Total number of tickets = 30.
Let \( A \) be the event that the number on the selected ticket is a multiple of 3.
The multiples of 3 between 1 and 30 are \( 3, 6, 9, 12, 15, 18, 21, 24, 27, 30 \).
Number of multiples of 3, \( n(A) = 10 \).
Let \( B \) be the event that the number on the selected ticket is a multiple of 5.
The multiples of 5 between 1 and 30 are \( 5, 10, 15, 20, 25, 30 \).
Number of multiples of 5, \( n(B) = 6 \).

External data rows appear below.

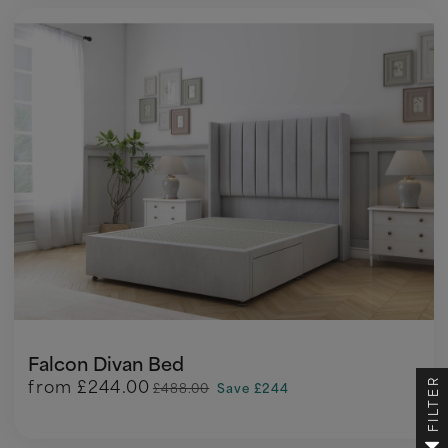
Falcon Divan Bed
from
£244.00
FILTER
£488.00
Save £244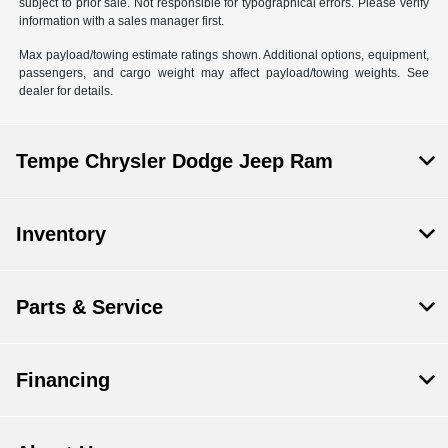
subject to prior sale. Not responsible for typographical errors. Please verify
information with a sales manager first.
Max payload/towing estimate ratings shown. Additional options, equipment,
passengers, and cargo weight may affect payload/towing weights. See
dealer for details.
Tempe Chrysler Dodge Jeep Ram
Inventory
Parts & Service
Financing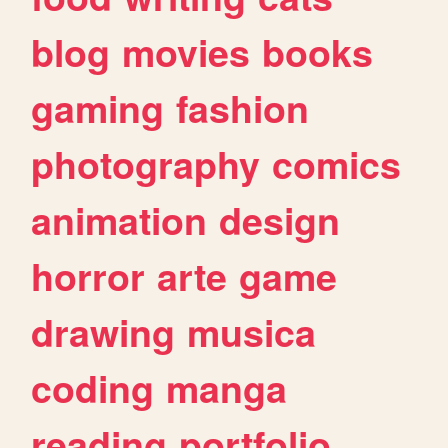
blog
movies
books
gaming
fashion
photography
comics
animation
design
horror
arte
game
drawing
musica
coding
manga
reading
portfolio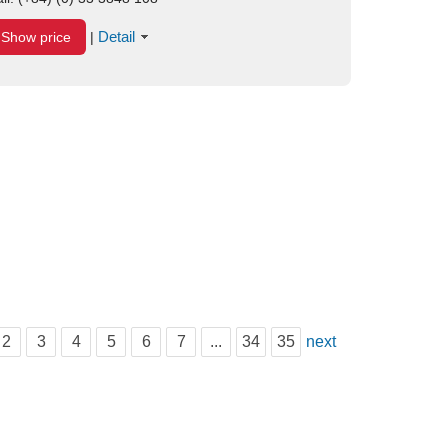
Detail
Show price
|
2
3
4
5
6
7
...
34
35
next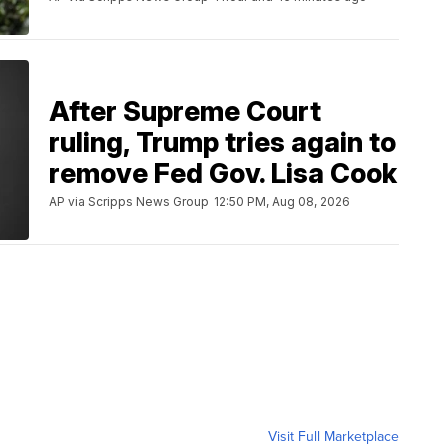
After Supreme Court
ruling, Trump tries again to
remove Fed Gov. Lisa Cook
AP via Scripps News Group
12:50 PM, Aug 08, 2026
Visit Full Marketplace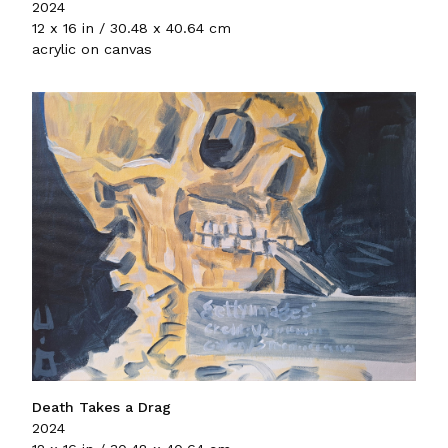
2024
12 x 16 in / 30.48 x 40.64 cm
acrylic on canvas
Death Takes a Drag
2024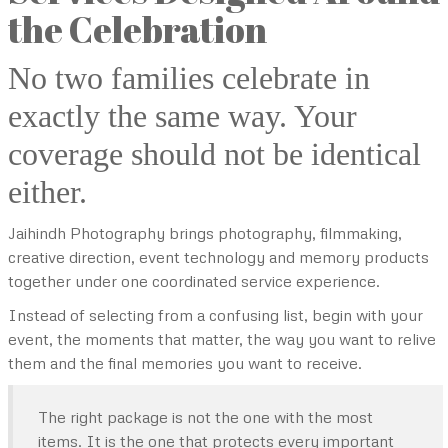
the Celebration
No two families celebrate in
exactly the same way. Your
coverage should not be identical
either.
Jaihindh Photography brings photography, filmmaking,
creative direction, event technology and memory products
together under one coordinated service experience.
Instead of selecting from a confusing list, begin with your
event, the moments that matter, the way you want to relive
them and the final memories you want to receive.
The right package is not the one with the most
items. It is the one that protects every important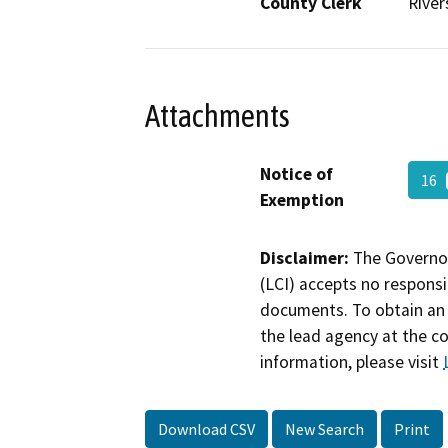
County Clerk
River
Attachments
Notice of
16
Exemption
Disclaimer:
The Governor
(LCI) accepts no responsib
documents. To obtain an 
the lead agency at the c
information, please visit
Download CSV
New Search
Print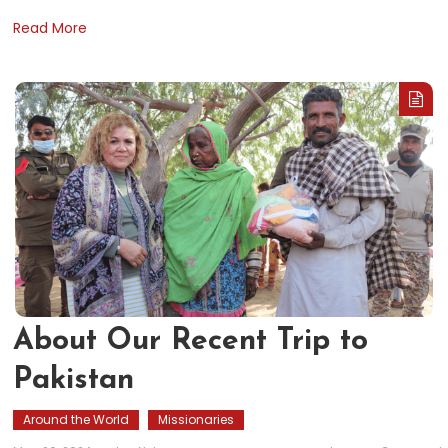
Read More
About Our Recent Trip to
Pakistan
Around the World
Missionaries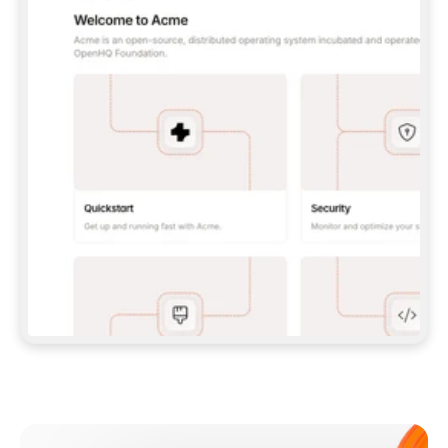
**CLAUDE CODE**: `CLAUDE PLUGIN 
MARKETPLACE ADD GITBOOKIO/GITBOOK-SKILLS` 
THEN `CLAUDE PLUGIN INSTALL 
GITBOOK@GITBOOK-SKILLS` — I RUN `/RELOAD-
PLUGINS` AND `/MCP` TO SIGN IN. - 
**CODEX**: `CODEX MCP ADD GITBOOK --URL 
HTTPS://MCP.GITBOOK.COM/MCP` - 
**CURSOR**: ADD THE URL UNDER 
`MCPSERVERS` IN `.CURSOR/MCP.JSON`, THEN 
I ENABLE IT IN SETTINGS → MCP. - 
**CHAT APP WITH NO TERMINAL**: TELL ME TO 
ADD THE URL AS A CUSTOM CONNECTOR IN MY 
APP'S SETTINGS. - 
**ANYTHING ELSE**: FETCH 
HTTPS://GITBOOK.COM/DOCS/GETTING-
STARTED/AI-DOCUMENTATION/GITBOOK-MCP.MD 
FOR SETUP INSTRUCTIONS, OR FALL BACK TO 
THE REST API WITH A PAT FROM 
HTTPS://APP.GITBOOK.COM/ACCOUNT/DEVELOPER
.  
MOST TOOLS DON'T LOAD NEW MCP SERVERS 
MID-SESSION. IF THE GITBOOK TOOLS DON'T 
APPEAR AFTER SETUP, TELL ME TO RESTART 
THE APP AND PASTE THIS PROMPT AGAIN — 
YOU'LL DETECT THE CONNECTION AND 
CONTINUE. IF YOU CAN RUN COMMANDS, ALSO 
INSTALL GITBOOK'S SKILLS: `NPX -Y SKILLS 
ADD GITBOOKIO/GITBOOK-SKILLS -Y`  
IF SIGN-IN FAILS BECAUSE I DON'T HAVE AN 
Meet our customers
ACCOUNT, SEND ME TO 
HTTPS://APP.GITBOOK.COM/JOIN TO CREATE 
ONE, THEN HAVE ME RETRY.  
## CHECK BEFORE CREATING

We want to find the probability that the number on the selected ticket is a multiple of 3 or 5, which is \( P(A \cup B) \).
We use the formula \( P(A \cup B) = P(A) + P(B) - P(A \cap B) \).
First, we find the probability of event \( A \):
$$ P(A) = \frac{n(A)}{\text{Total number of tickets}} = \frac{10}{30} = \frac{1}{3} $$
Next, we find the probability of event \( B \):
$$ P(B) = \frac{n(B)}{\text{Total number of tickets}} = \frac{6}{30} = \frac{1}{5} $$
Now, we find the probability of \( A \cap B \), which is the event that the number on the selected ticket is a multiple of both 3 and 5, i. e. , a multiple of \( \text{lcm}(3, 5) = 15 \).
The multiples of 15 between 1 and 30 are \( 15, 30 \).
Number of multiples of 15, \( n(A \cap B) = 2 \).
The probability of \( A \cap B \) is:
$$ P(A \cap B) = \frac{n(A \cap B)}{\text{Total number of tickets}} = \frac{2}{30} = \frac{1}{15} $$
Finally, we find \( P(A \cup B) \):
$$ P(A \cup B) = P(A) + P(B) - P(A \cap B) = \frac{1}{3} + \frac{1}{5} - \frac{1}{15} $$
$$ P(A \cup B) = \frac{5}{15} + \frac{3}{15} - \frac{1}{15} = \frac{5 + 3 - 1}{15} = \frac{7}{15} $$